--- Source extract ---

So here's the question RFA and AKKO should be able to answer but don't publicly: What is the actual ROI for a repair shop that pays $69 per month for RFA membership and sells AKKO plans? How many AKKO insurance jobs does the average member shop receive per month? What's the average reimbursement per claim? What percentage of claims filed by customers who bought a plan at Shop A actually get routed back to Shop A for repair?

These are straightforward numbers that would validate the investment, and the fact that they aren't published should give every shop owner pause.

AKKO itself is a relatively small player, estimated at somewhere between $10 million and $26 million in annual revenue depending on the source. Compare that to Asurion's $10.6 billion or Assurant's $12.35 billion. The company is privately held and does not publish audited financials.

AKKO's model is different from the traditional carriers in one important way: instead of selling a separate policy per device, they offer an "everything" plan that covers multiple devices under one policy. That sounds consumer-friendly, and in some ways it is. But it comes with its own form of aggressive engagement. To get the full coverage, customers have to upload photos and serial numbers of all their gear into AKKO's app. Once someone has spent 20 minutes cataloging their laptop, tablet, headphones, and phone in that system, the switching cost becomes very high. They're not just canceling a phone plan; they're abandoning their entire digital inventory. That's a retention strategy, and it's by design.

And remember: the number one goal of any insurance company, including AKKO, is to sell more plans. That's not cynicism. That's how the business model works. The commissions, the partnerships, the remarketing, the data collection, all of it exists to drive plan sales. The question for you is whether their goal aligns with yours.

---

▶ **Your instructions**
Print the passage on repair shops, RFA membership and AKKO plans word for word, from start to finish.

--- Records supplied ---

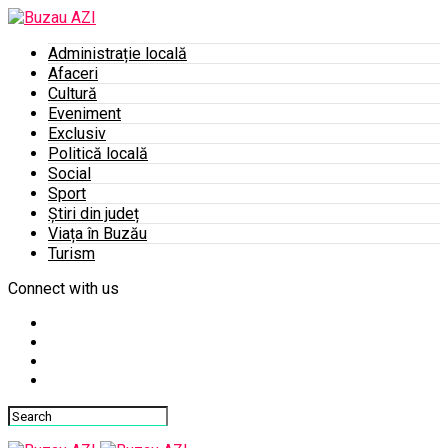
Administrație locală
Afaceri
Cultură
Eveniment
Exclusiv
Politică locală
Social
Sport
Știri din județ
Viața în Buzău
Turism
Connect with us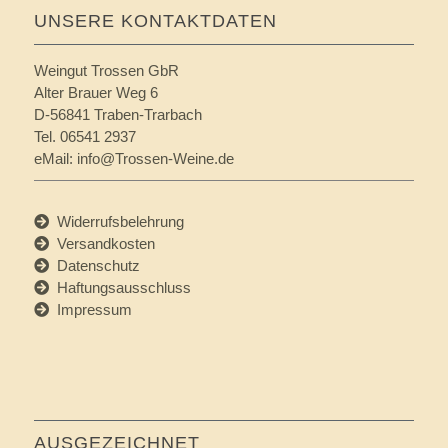
UNSERE KONTAKTDATEN
Weingut Trossen GbR
Alter Brauer Weg 6
D-56841 Traben-Trarbach
Tel. 06541 2937
eMail:
info@Trossen-Weine.de
Widerrufsbelehrung
Versandkosten
Datenschutz
Haftungsausschluss
Impressum
AUSGEZEICHNET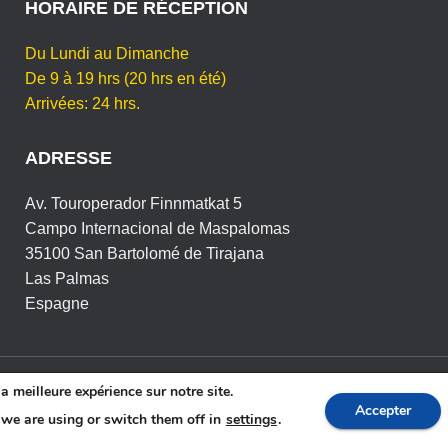
HORAIRE DE RÉCEPTION
Du Lundi au Dimanche
De 9 à 19 hrs (20 hrs en été)
Arrivées: 24 hrs.
ADRESSE
Av. Touroperador Finnmatkat 5
Campo Internacional de Maspalomas
35100 San Bartolomé de Tirajana
Las Palmas
Espagne
a meilleure expérience sur notre site.
OLITIQUE DE CONFIDENTIALITÉ ET GPRD
COOKIES
C
Accepter
we are using or switch them off in
settings
.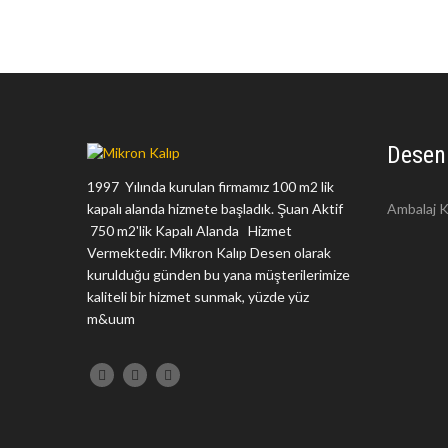
Desen
1997 Yılında kurulan firmamız 100 m2 lik
kapalı alanda hizmete başladık. Şuan Aktif
Ambalaj K
750 m2'lik Kapalı Alanda Hizmet
Vermektedir. Mikron Kalıp Desen olarak
kurulduğu günden bu yana müşterilerimize
kaliteli bir hizmet sunmak, yüzde yüz
m&uum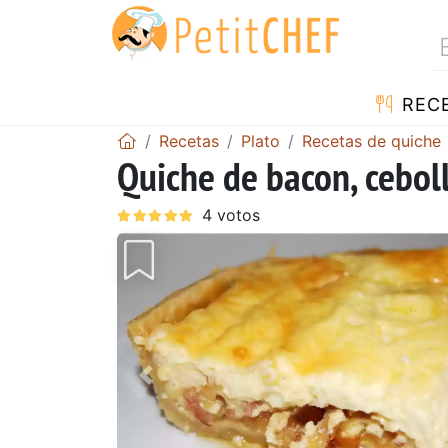
REC
Recetas
Plato
Recetas de quiche
Quiche de bacon, cebol
Anterior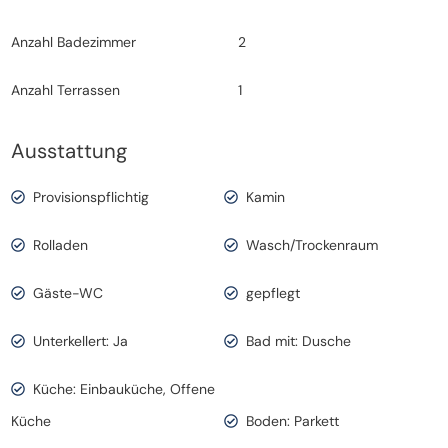
Anzahl Badezimmer
2
Anzahl Terrassen
1
Ausstattung
Provisionspflichtig
Kamin
Rolladen
Wasch/Trockenraum
Gäste-WC
gepflegt
Unterkellert: Ja
Bad mit: Dusche
Küche: Einbauküche, Offene
Küche
Boden: Parkett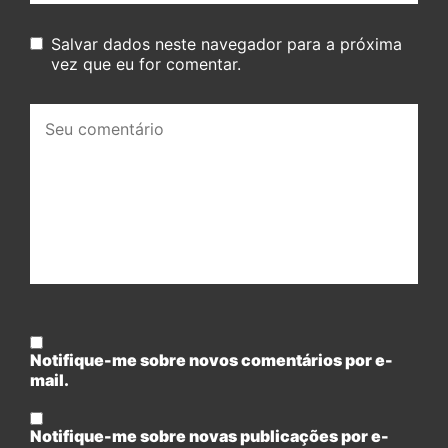
Salvar dados neste navegador para a próxima
vez que eu for comentar.
Seu
comentário:
Notifique-me sobre novos comentários por e-
mail.
Notifique-me sobre novas publicações por e-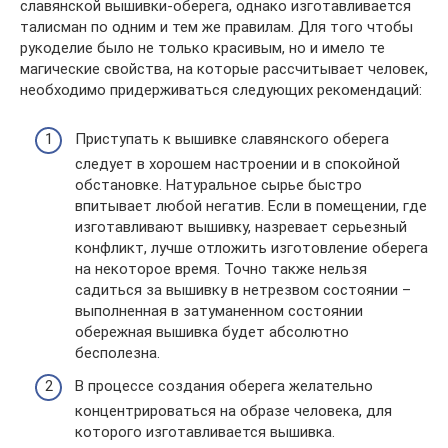
славянской вышивки-оберега, однако изготавливается
талисман по одним и тем же правилам. Для того чтобы
рукоделие было не только красивым, но и имело те
магические свойства, на которые рассчитывает человек,
необходимо придерживаться следующих рекомендаций:
Приступать к вышивке славянского оберега
следует в хорошем настроении и в спокойной
обстановке. Натуральное сырье быстро
впитывает любой негатив. Если в помещении, где
изготавливают вышивку, назревает серьезный
конфликт, лучше отложить изготовление оберега
на некоторое время. Точно также нельзя
садиться за вышивку в нетрезвом состоянии –
выполненная в затуманенном состоянии
обережная вышивка будет абсолютно
бесполезна.
В процессе создания оберега желательно
концентрироваться на образе человека, для
которого изготавливается вышивка.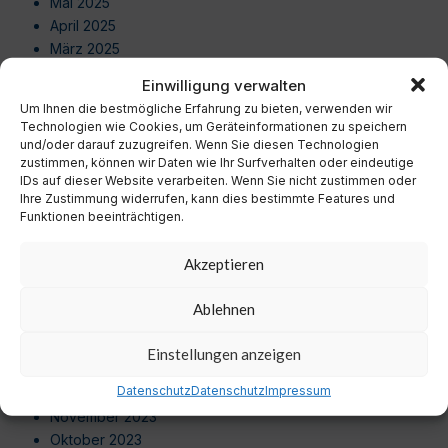
Mai 2025
April 2025
März 2025
Februar 2025
Einwilligung verwalten
Januar 2025
Um Ihnen die bestmögliche Erfahrung zu bieten, verwenden wir
Dezember 2024
Technologien wie Cookies, um Geräteinformationen zu speichern
November 2024
und/oder darauf zuzugreifen. Wenn Sie diesen Technologien
zustimmen, können wir Daten wie Ihr Surfverhalten oder eindeutige
Oktober 2024
IDs auf dieser Website verarbeiten. Wenn Sie nicht zustimmen oder
September 2024
Ihre Zustimmung widerrufen, kann dies bestimmte Features und
August 2024
Funktionen beeinträchtigen.
Juli 2024
Juni 2024
Akzeptieren
Mai 2024
April 2024
Ablehnen
März 2024
Februar 2024
Einstellungen anzeigen
Januar 2024
Datenschutz
Datenschutz
Impressum
Dezember 2023
November 2023
Oktober 2023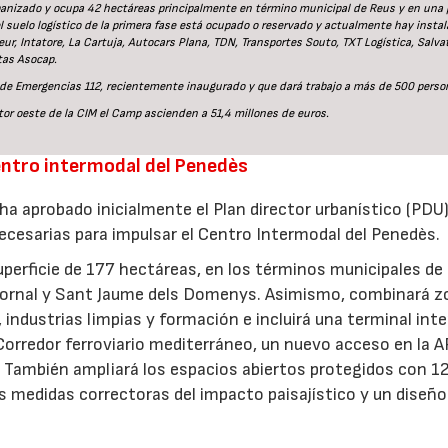
urbanizado y ocupa 42 hectáreas principalmente en término municipal de Reus y en una 
suelo logístico de la primera fase está ocupado o reservado y actualmente hay instal
ur, Intatore, La Cartuja, Autocars Plana, TDN, Transportes Souto, TXT Logística, Salva
tas Asocap.
o de Emergencias 112, recientemente inaugurado y que dará trabajo a más de 500 perso
ctor oeste de la CIM el Camp ascienden a 51,4 millones de euros.
entro intermodal del Penedès
a aprobado inicialmente el Plan director urbanístico (PDU
ecesarias para impulsar el Centro Intermodal del Penedès.
perficie de 177 hectáreas, en los términos municipales de
a Gornal y Sant Jaume dels Domenys. Asimismo, combinará z
 industrias limpias y formación e incluirá una terminal int
orredor ferroviario mediterráneo, un nuevo acceso en la AP
-7. También ampliará los espacios abiertos protegidos con 1
as medidas correctoras del impacto paisajístico y un diseño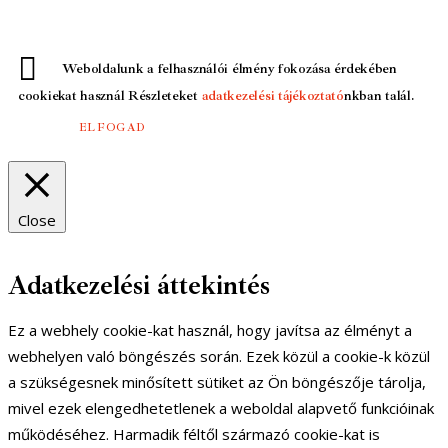
Weboldalunk a felhasználói élmény fokozása érdekében
cookiekat használ Részleteket
adatkezelési tájékoztató
nkban talál.
ELFOGAD
Close
Adatkezelési áttekintés
Ez a webhely cookie-kat használ, hogy javítsa az élményt a
webhelyen való böngészés során. Ezek közül a cookie-k közül
a szükségesnek minősített sütiket az Ön böngészője tárolja,
mivel ezek elengedhetetlenek a weboldal alapvető funkcióinak
működéséhez. Harmadik féltől származó cookie-kat is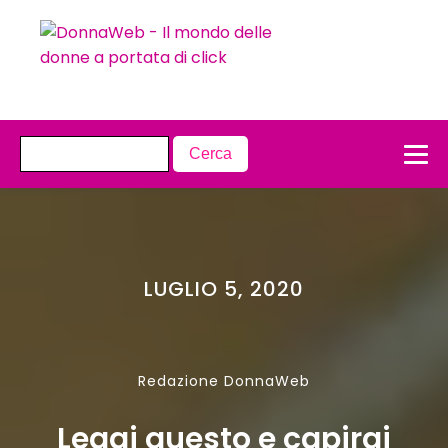
LUGLIO 5, 2020
Redazione DonnaWeb
Leggi questo e capirai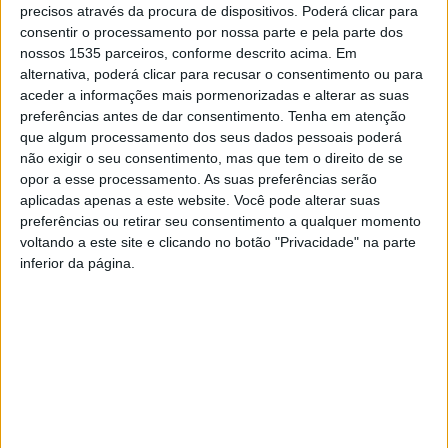
feminina.
precisos através da procura de dispositivos. Poderá clicar para
consentir o processamento por nossa parte e pela parte dos
nossos 1535 parceiros, conforme descrito acima. Em
Em nota é referido que, com um total de mais de 70
alternativa, poderá clicar para recusar o consentimento ou para
participantes e um painel diversificado de especialistas,
aceder a informações mais pormenorizadas e alterar as suas
o evento trouxe à discussão temas fundamentais como
preferências antes de dar consentimento.
Tenha em atenção
que algum processamento dos seus dados pessoais poderá
menopausa, contracetivos, rastreios e saúde mental.
não exigir o seu consentimento, mas que tem o direito de se
opor a esse processamento. As suas preferências serão
As palestras interativas e workshops práticos foram
aplicadas apenas a este website. Você pode alterar suas
conduzidos por médicos, enfermeiros, nutricionistas,
preferências ou retirar seu consentimento a qualquer momento
voltando a este site e clicando no botão "Privacidade" na parte
fisioterapeutas, terapeutas da fala, farmacêuticos,
inferior da página.
psicólogos e técnicos de desporto, proporcionando um
ambiente de aprendizagem dinâmico e enriquecedor.
Além do conhecimento teórico, as participantes tiveram a
oportunidade de usufruir de experiências exclusivas,
como Ecografia 4D, aulas de Pilates e workshops de
maquilhagem e autocuidado, promovendo não apenas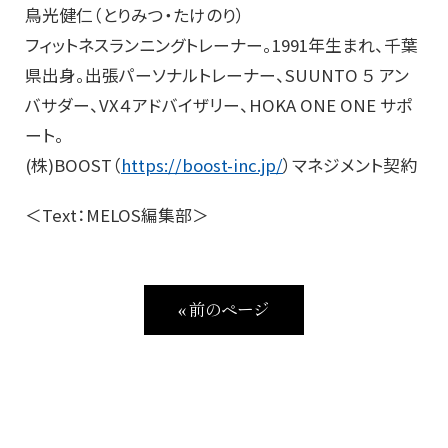
鳥光健仁（とりみつ・たけのり）
フィットネスランニングトレーナー。1991年生まれ、千葉
県出身。出張パーソナルトレーナー、SUUNTO ５ アン
バサダー、VX４アドバイザリー、HOKA ONE ONE サポ
ート。
(株)BOOST（
https://boost-inc.jp/
）マネジメント契約
＜Text：MELOS編集部＞
« 前のページ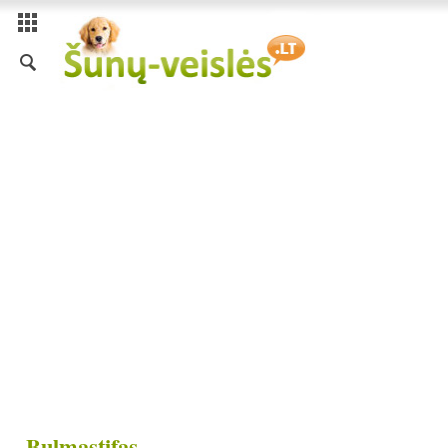
Bulmastifas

---

▶ **Response to this exercise**
So here's the question RFA and AKKO should be able to answer but don't publicly: What is the actual ROI for a repair shop that pays $69 per month for RFA membership and sells AKKO plans? How many AKKO insurance jobs does the average member shop receive per month? What's the average reimbursement per claim? What percentage of claims filed by customers who bought a plan at Shop A actually get routed back to Shop A for repair?

These are straightforward numbers that would validate the investment, and the fact that they aren't published should give every shop owner pause.

AKKO itself is a relatively small player, estimated at somewhere between $10 million and $26 million in annual revenue depending on the source. Compare that to Asurion's $10.6 billion or Assurant's $12.35 billion. The company is privately held and does not publish audited financials.

AKKO's model is different from the traditional carriers in one important way: instead of selling a separate policy per device, they offer an "everything" plan that covers multiple devices under one policy. That sounds consumer-friendly, and in some ways it is. But it comes with its own form of aggressive engagement. To get the full coverage, customers have to upload photos and serial numbers of all their gear into AKKO's app. Once someone has spent 20 minutes cataloging their laptop, tablet, headphones, and phone in that system, the switching cost becomes very high. They're not just canceling a phone plan; they're abandoning their entire digital inventory. That's a retention strategy, and it's by design.

And remember: the number one goal of any insurance company, including AKKO, is to sell more plans. That's not cynicism. That's how the business model works. The commissions, the partnerships, the remarketing, the data collection, all of it exists to drive plan sales. The question for you is whether their goal aligns with yours.